Walter Anderson eventually took his bun and joined forces with Jonathon “Slider” Castle, and in 1921, they founded White Castle, which every year saves thousands of Americans from being disappointingly hungry while in various states of inebriation. Seriously.
The hamburger is a unique creation, in that it defies culinary evolution. No matter how much hamburgers as a food group evolve, employing gourmet ingredients, replacing the beef patty with veggie patties or turkey burgers, there will forever be broad range of possible hamburgers, ranging from the original, simple flat pressed patty with ketchup, mustard, and a pickle inside a bun, to the extraordinary, the 10 ounces of Angus beef dominating a pretzel bun, doused in bacon and chili and, hell, sure, a fried egg. Why a fried egg? Because, fuck you arteries, that’s why.
A recent culinary study proved that hamburgers are the most durable food on the planet. Any single ingredient can be added to a hamburger and, with the right chef, it could be delicious. Jalapeno peppers, hot sauce, and a piece of spam? Sure, sign us up. Glazed pork belly and cheddar? You glorious bastard, that’s the best thing I’ve ever tasted. Potato chips? Sure! Jelly Beans? You’re a lunatic, but it’s probably edible with some Hawaiian bread or something.
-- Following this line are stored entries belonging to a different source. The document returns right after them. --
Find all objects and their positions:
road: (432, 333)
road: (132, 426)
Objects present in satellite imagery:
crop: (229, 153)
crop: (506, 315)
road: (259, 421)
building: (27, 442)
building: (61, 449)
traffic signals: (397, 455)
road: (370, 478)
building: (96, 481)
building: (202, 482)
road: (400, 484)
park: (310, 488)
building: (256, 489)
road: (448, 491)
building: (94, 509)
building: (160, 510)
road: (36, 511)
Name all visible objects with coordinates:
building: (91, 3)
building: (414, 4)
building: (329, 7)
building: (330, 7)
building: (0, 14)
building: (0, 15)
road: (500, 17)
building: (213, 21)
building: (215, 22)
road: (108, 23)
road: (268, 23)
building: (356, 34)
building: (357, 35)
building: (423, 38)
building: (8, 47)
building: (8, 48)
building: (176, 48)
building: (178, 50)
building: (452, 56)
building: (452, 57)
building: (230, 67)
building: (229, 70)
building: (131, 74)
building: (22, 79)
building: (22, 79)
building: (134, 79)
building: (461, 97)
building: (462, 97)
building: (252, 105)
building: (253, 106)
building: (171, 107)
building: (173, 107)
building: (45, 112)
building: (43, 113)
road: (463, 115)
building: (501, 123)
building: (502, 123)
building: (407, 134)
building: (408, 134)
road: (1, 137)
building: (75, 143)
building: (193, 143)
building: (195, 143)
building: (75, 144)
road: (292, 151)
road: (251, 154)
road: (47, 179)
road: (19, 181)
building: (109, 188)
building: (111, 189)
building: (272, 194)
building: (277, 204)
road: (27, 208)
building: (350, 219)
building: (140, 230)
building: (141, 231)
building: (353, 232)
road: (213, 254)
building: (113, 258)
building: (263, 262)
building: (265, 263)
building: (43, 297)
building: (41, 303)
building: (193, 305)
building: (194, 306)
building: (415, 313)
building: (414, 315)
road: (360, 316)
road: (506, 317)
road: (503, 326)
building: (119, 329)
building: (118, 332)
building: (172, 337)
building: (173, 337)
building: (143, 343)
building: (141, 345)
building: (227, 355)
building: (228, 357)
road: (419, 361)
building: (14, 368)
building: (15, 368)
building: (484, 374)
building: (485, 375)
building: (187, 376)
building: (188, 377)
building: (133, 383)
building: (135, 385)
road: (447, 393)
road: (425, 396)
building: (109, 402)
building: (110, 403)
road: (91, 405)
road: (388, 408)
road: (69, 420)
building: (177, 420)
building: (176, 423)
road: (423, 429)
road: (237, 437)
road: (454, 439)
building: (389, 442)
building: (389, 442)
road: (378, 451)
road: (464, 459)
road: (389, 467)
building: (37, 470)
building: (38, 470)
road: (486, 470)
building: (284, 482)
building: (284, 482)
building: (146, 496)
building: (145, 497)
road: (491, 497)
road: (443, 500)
Or a hamburger SHAPED like a Jelly Bean, it’s all good.
If you eat a hamburger a day during puberty, you will grow upwards of 3 inches in one year. A particularly greasy hamburger has scientifically been proven to cure hangovers (another incredibly American phenomenon). Hamburgers are the reason why McDonald’s makes more money in one year than Myanmar has ever printed in their entire history as a country. When Reagan was shot, he survived when the bullet struck a hamburger paddy strategically placed in his suit coat pocket.
And most of all, hamburgers…well, they’re just so damn tasty. Like, just so good you guys.
Hamburgers- American because we say so.